Se referindo a Mark como "racista genocida", aponta Jeffrey, o advogado de defesa foi ainda mais efusivo na sequência: "Em um passado não muito distante, havia outro homem que no mundo que compartilhava dessas mesmas visões".

Esse homem, esse flagelo, tornou-se um dos piores indivíduos da história da humanidade, Adolf Hitler, porque as pessoas não se importam ou não tentaram impedi-lo. Ele tinha o poder que precisava para disseminar o racismo e o antissemitismo. Ninguém queria detê-lo, e assim acabamos na Segunda Guerra Mundial", completou. 

Embora jamais tenham existido provas que Mark Fuhrman tenha plantado a luva na casa de O.J. — que, vale ressaltar, ficaram apertadas nas mãos de Simpson quando ele tentou colocá-las do durante o julgamento —, seu perjúrio e suas declarações passadas se tornaram fundamental para o ex-astro ser inocentado de forma unânime.

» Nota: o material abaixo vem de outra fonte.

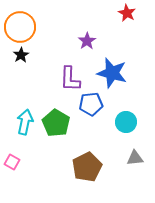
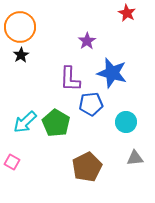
cyan arrow: rotated 145 degrees counterclockwise
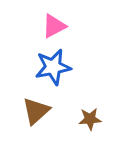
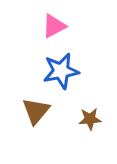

Por fim, recorda o LA Times, tanto a Liga Antidifamação quanto o Centro Simon Wiesenthal condenaram a declaração de Johnnie Cochran.

"Por mais vis que tenham sido as palavras de Fuhrman, a comparação com os feitos de Hitler é um insulto e humilhante para os milhões de suas vítimas e para um mundo que foi devastado pela guerra durante seis anos. A metáfora banaliza uma profunda tragédia histórica", afirmou a ADL num comunicado.